Slumping computer sales and declining memory prices conspire to deliver a down quarter for the company.

Michael Kanellos Staff Writer, CNET News.com
Michael Kanellos is editor at large at CNET News.com, where he covers hardware, research and development, start-ups and the tech industry overseas.
Michael Kanellos
3 min read
Micron Electronics
Stock price from December 1999 to present.  


Source: Prophet Finance
Slumping PC sales and declining memory prices conspired to deliver a down quarter for Micron Electronics, although the company said Wednesday it hopes to recover on an increased push into services.

The Nampa, Idaho-based PC maker said that net income for its fiscal first quarter of 2001, which ended Nov. 30, came to $2 million, or 2 cents per share; revenue reached $404 million. The company met analysts' lowered expectation of 2 cents per share, according to First Call/Thomson Financial.

Although revenue increased from $353 million in the same quarter last year, net income dropped significantly from last year's figure of $15 million, or 15 cents per share. In the fiscal fourth quarter of 2000, which ended Aug. 30, the company reported revenue of $500 million and earnings of $23 million.

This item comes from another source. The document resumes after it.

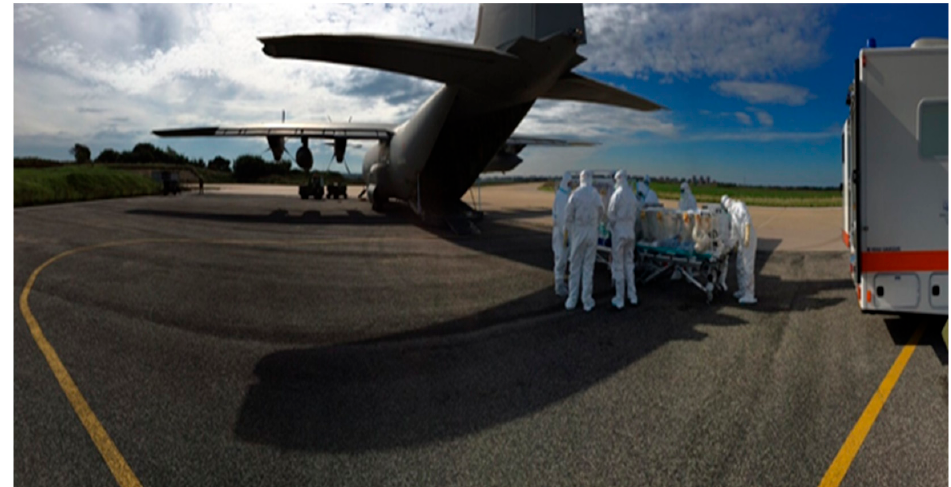
Figure 2. A high biocontainment aeromedical evacuation team engaged in the transfer of the Aircraft Transit Isolator (ATI) stretcher from the aircraft to the ambulance for subsequent transport of the patient to the hospital.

The figures for the latest quarter included gains from investments, which were offset by one-time expenses.

The numbers weren't a surprise. On Nov. 30, the company warned that earnings per share would come to 1 cent to 4 cents for the quarter. Before the warning, analysts expected the company to report earnings of 11 cents per share.

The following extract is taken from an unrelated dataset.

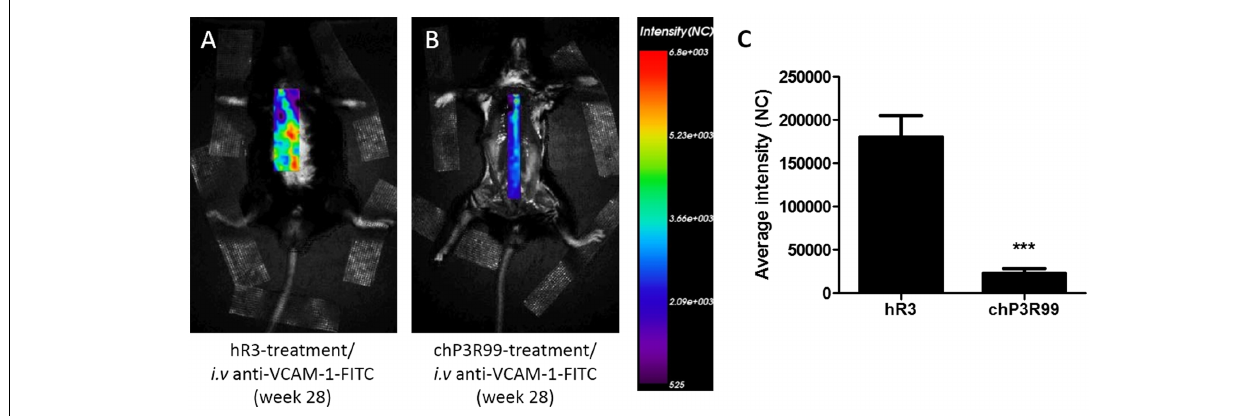
FIGURE 5 | In vivo localization of anti-VCAM-1 mAb coupled to FITC in 28-week-old apoE − / − mice. At the end of the administration protocol, mice received an i.v. injection of anti-VCAM-1-FITC mAb (10 µ g) and were scanned before (for autofluorescence background detection) and 3 days after anti-VCAM-1-FITC administration by optical imager Optix MX3 System. (A) Representative scan of a mouse from hR3-treated group. (B) Representative scan of a mouse from chP3R99-treated group. (C) Bar graph representing mean intensity expressed in normalized counts (NC) ± SEM ( n = 4 mice per group). ∗∗∗ represents p < 0.001 vs. isotype-matched hR3, unpaired student’s t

On a conference call, company CEO Joel Kocher largely blamed the shortfall on slowing PC demand, especially in the consumer segment, and on a decline in memory pricing, which hurt the company's SpecTek memory subdivision.

SpecTek, which sells reconditioned memory, saw sales drop to $118 million during the quarter, down from $206 million in the previous quarter. In the fiscal first quarter last year, the division reported $90 million in revenue.

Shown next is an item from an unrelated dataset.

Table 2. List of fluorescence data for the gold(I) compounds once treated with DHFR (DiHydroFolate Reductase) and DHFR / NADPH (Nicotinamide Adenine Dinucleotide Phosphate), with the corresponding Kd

SpecTek's margins were also hurt because it obtains components from Micron Technology, the PC maker's parent company, under pre-existing supply contracts. The price of parts from the parent company didn't drop nearly as fast as the market price, so SpecTek saw a substantial portion of its sales eaten up in costs.

Component costs ended up consuming 90 percent of pretax income, compared with 50 percent in the same quarter a year ago. The division had contributed mightily to last quarter's profit.

In its PC division, Micron Electronics saw sales jump in terms of units shipped by 27 percent. However, revenue came to $275 million, a 5 percent increase over PC revenue of $260 million in the same quarter last year. In the previous quarter, PC revenue came to $286 million.

Burning off excess inventory throughout the industry will take at least a quarter, Kocher said.

"The supply-demand picture for PCs is hugely out of whack. We are going to see short-term turbulence," he said. "Inventory levels are thick."

Despite some of the gloomy news, Kocher said the company will continue to expand its push into services and Web hosting. Net revenue in its HostPro services unit grew to $14 million, a 19 percent jump over the previous quarter. Further acquisitions in this area are likely, he added.

The company is also expanding its retail PC presence. Micron will now sell its PCs in Costco stores; the company, which mostly sells PCs directly to customers, has similar deal with Best Buy.